YSL ready-to-wear was Bergé’s initial bold move; his next one turned the fashion on its head. As company president, he sold its rights in 1971 for capital to invest in a different way of staging couture shows, making them more like rock concerts, with clothes as loss-leaders to promote licensed accessories and perfumes. YSL made enough to buy back the rights in 1973.
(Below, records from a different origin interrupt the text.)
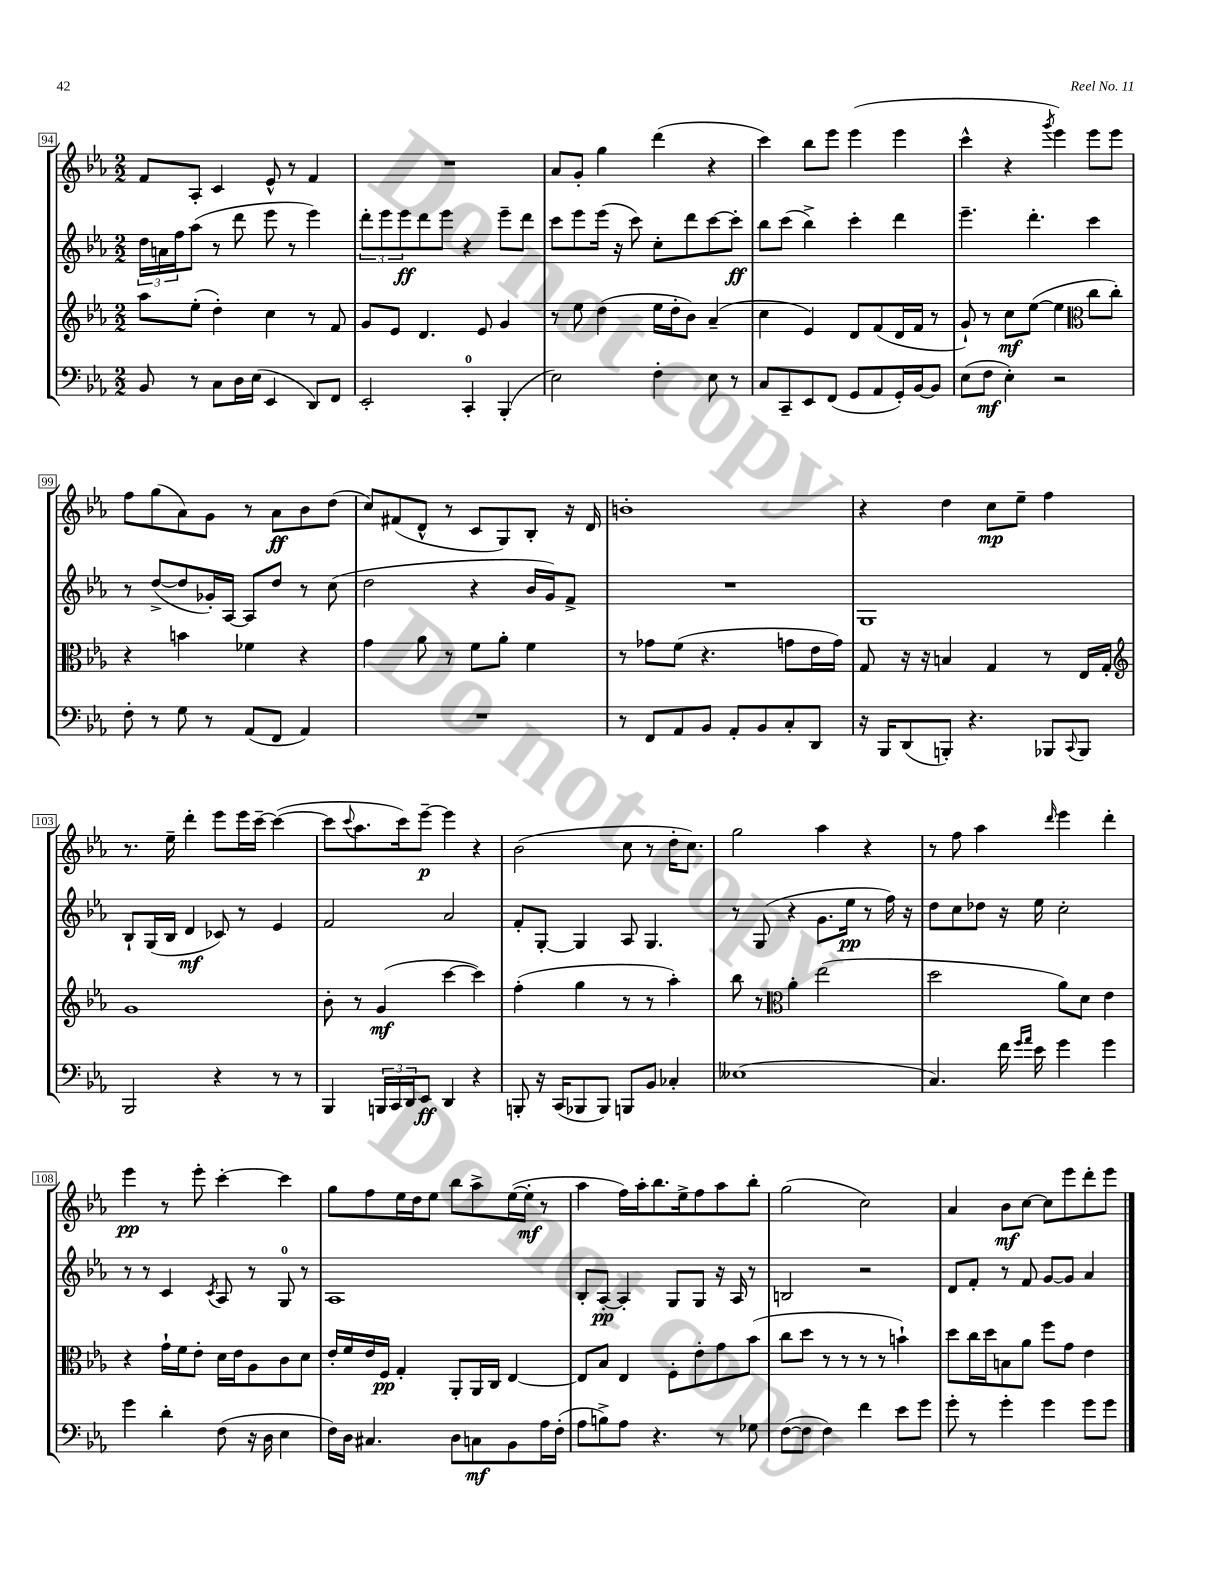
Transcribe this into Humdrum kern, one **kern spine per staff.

**kern	**kern	**kern	**kern
*staff4	*staff3	*staff2	*staff1
*clefF4	*clefG2	*clefG2	*clefG2
*k[b-e-a-]	*k[b-e-a-]	*k[b-e-a-]	*k[b-e-a-]
*M2/2	*M2/2	*M2/2	*M2/2
8BB-	8aa-	24dd	8f
.	.	24a	.
.	.	24ff	.
8r	(8ee-'	(8aa-	8A-'
8C	4dd')	8r	4c
16D	.	8ddd	.
(16E-	.	.	.
4EE-	4cc	8eee-	8e-^^
.	.	8r	8r
8DD)	8r	4eee-)	4f
8FF	8f	.	.
=	=	=	=
2EE-'	8g	12ddd'	1r
.	.	12eee-	.
.	8e-	.	.
.	.	12eee-	.
.	4.d	8ddd	.
.	.	8eee-	.
4CC'	.	4r	.
.	8e-	.	.
(4BBB-'	4g	8eee-~	.
.	.	8ddd	.
=	=	=	=
2E-)	8r	8ccc	8a-
.	8ee-	8eee-	8g'
.	(4dd	(16eee-	4gg
.	.	16r	.
.	.	8ccc)	.
4F'	16ee-	8cc'	(4ddd
.	16dd'	.	.
.	8b-)	8ddd	.
8E-	(4a-~	[8ccc	4r
8r	.	8ccc']	.
=	=	=	=
8C	4cc	8bb-	4ccc)
8CC~	.	(8ccc	.
8EE-	4e-)	4bb-^)	8bb-
(8FF	.	.	8eee-
8GG	8d	4ccc'	(4eee-
8AA-	(8f	.	.
16GG')	16d	4ddd	4eee-
[16BB-	16f	.	.
8BB-]	8r	.	.
=	=	=	=
(8E-	8g`)	4.eee-~	4ccc^^
8F	8r	.	.
4E-')	8cc	.	4r
.	([8ee-	4.ddd'	.
.	.	.	8qggg
2r	4ee-]	.	4eee-)
*	*clefC3	*	*
.	8cc	4ccc	8eee-
.	8cc')	.	8eee-
=	=	=	=
8F'	4r	8r	8ff
8r	.	([8dd^	(8gg
8G	4b	8dd]	8a-)
8r	.	16g-')	8g
.	.	[16A-	.
(8AA-	4f-	8A-]	8r
8FF	.	8dd	8a-
4AA-)	4r	8r	8b-
.	.	(8cc	(8dd
=	=	=	=
1r	4g	2dd	8cc)
.	.	.	(8f#
.	8a-	.	8d^^
.	8r	.	8r
.	8f	4r	8c
.	8a-'	.	8G)
.	4f	16b-	8B-'
.	.	16g)	.
.	.	8f^	16r
.	.	.	16d
=	=	=	=
8r	8r	1r	1b'
8FF	8g-	.	.
8AA-	(8f	.	.
8BB-	4.r	.	.
8AA-'	.	.	.
8BB-	.	.	.
8C'	8g	.	.
8DD	16e-	.	.
.	16g)	.	.
=	=	=	=
16r	8G	1G	4r
16BBB-	.	.	.
(8DD	16r	.	.
.	16r	.	.
8BBB')	4B	.	4dd
4.r	.	.	.
.	4G	.	8cc
.	.	.	8ee-~
8BBB-	8r	.	4ff
8qqCC	.	.	.
8BBB-	16E-	.	.
.	16G'	.	.
=	=	=	=
*	*clefG2	*	*
2BBB-	1g	8B-`	8.r
.	.	(16G	.
.	.	16B-	16ee-~
.	.	4d	4ddd'
4r	.	8c-)	8eee-
.	.	8r	16eee-
.	.	.	[16ccc~
8r	.	4e-	(4ccc_
8r	.	.	.
=	=	=	=
4BBB-	8b-'	2f	8ccc]
.	.	.	8qqccc
.	8r	.	8.aa-
24BBB	(4g	.	.
24CC	.	.	.
.	.	.	16ccc)
24DD	.	.	.
8EE-	.	.	[8eee-~
4DD	[4ccc	2a-	4eee-]
4r	4ccc])	.	4r
=	=	=	=
8BBB'	(4ff'	8f'	(2b-
16r	.	[8G'	.
(16CC	.	.	.
8BBB-	4gg	4G]	.
8BBB-)	.	.	.
8BBB	8r	8A-	8cc
8BB-	8r	4.G	8r
4C-'	4aa-')	.	16dd'
.	.	.	8.cc)
=	=	=	=
(1E--	8bb-	8r	2gg
.	8r	(8G	.
*	*clefC3	*	*
.	4a-'	4r	.
.	(2ee-	8.g	4aa-
.	.	16ee-	.
.	.	8r	4r
.	.	16ff)	.
.	.	16r	.
=	=	=	=
4.C)	2dd	8dd	8r
.	.	8cc	8ff
.	.	8dd-	4aa-
16f	.	16r	.
16qqg	.	.	.
16qqa-	.	.	.
16e-	.	16ee-	.
.	.	.	16qqddd
4g	8a-)	2cc'	4eee-
.	8d	.	.
4g	4e-	.	4ddd'
=	=	=	=
4g	4r	8r	4eee-
.	.	8r	.
4d'	16g`	4c	8r
.	16f	.	.
.	8e-'	.	8eee-'
.	.	8qc	.
(8F	16d	8A-	[4ccc'
.	16e-	.	.
16r	8A-	8r	.
16D	.	.	.
4E-	8c	8G	4ccc]
.	8d	8r	.
=	=	=	=
16F)	16e-'	1A-	8gg
16D	16f	.	.
4.C#	16e-	.	8ff
.	16F	.	.
.	4G'	.	16ee-
.	.	.	16dd
.	.	.	8ee-
8D	8AA-'	.	8bb-
8C	16AA-	.	8aa-^
.	16C	.	.
8BB-	[4E-	.	([16ee-
.	.	.	16ee-']
16A-	.	.	8r
(16F'	.	.	.
=	=	=	=
8A-	8E-]	8B-'	4aa-
8B^)	8B-	[8A-'	.
8A-	4E-	4A-']	16ff)
.	.	.	16aa-'
4.r	.	.	8.bb-
.	8F'	8G	.
.	.	.	16ee-^
.	8e-'	8G	8ff
8r	8g	16r	8aa-
.	.	16A-	.
8G-	(8b-	8r	8bb-'
=	=	=	=
([8F	8cc	2B	(2gg
8F]	8dd	.	.
4F)	8r	.	.
.	8r	.	.
4f	8r	2r	2cc)
.	8r	.	.
8e-	4b`)	.	.
8g	.	.	.
=	=	=	=
8g'	8dd	8d	4a-
8r	16cc	8f'	.
.	16dd	.	.
4g'	8B	8r	8b-
.	8a-	8f	[8cc
4g	8ff	[8g	8cc]
.	8g	8g]	8eee-
8g	4e-	4a-	8ddd'
8g	.	.	8eee-
==	==	==	==
*-	*-	*-	*-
He also made innovative and complex deals for the time; in 1986 he sold 25 per cent of YSL for enough to buy Charles of the Ritz, which owned rights to Saint Laurent perfumes and cosmetics. Three years later and 27 times oversubscribed, the YSL group became the first designer house to be listed on the Paris stock exchange. However, in 1992, hours before YSL released poor trading figures, Bergé sold some shares, which later resulted in a conviction for insider trading and a one million franc fine.
In 1993 the YSL fashion house was bought by Sanofi, the pharmaceutical giant and, in 1999, the brand was sold to Gucci, making both men immensely wealthy. The couple remained involved, but they became scathing of the label’s direction.
The colourful Paris couple split in 1976, when Saint Laurent turned to drink, drugs, and seclusion, although their friendship and business endured. Cleaned-up, the couple entered a civil partnership days before the designer died of a brain tumour in 2008, aged 71.
After Saint Laurent’s death, Bergé dedicated much of his energy to nurturing the designer’s legacy. Berge’s activism extended far beyond gay rights and, in 2010, he led a trio of left-leaning and centrist tycoons to “save” the renowned Le Monde newspaper despite right-wing President Nicolas Sarkozy’s attempts to stop them. He also worked as a Unesco goodwill ambassador and helped Chinese pro-democracy protesters. He wrote several books, including the very personal Lettre à Yves.
Bergé received the Ordre national du Mérite (1987), and France’s highest honour, the Légion d’honneur (Grand Officier) in 2015.
Bergé died from the effects of myopathy, and is survived by his long-term partner, Madison Cox, an American landscape architect whom he married earlier this year.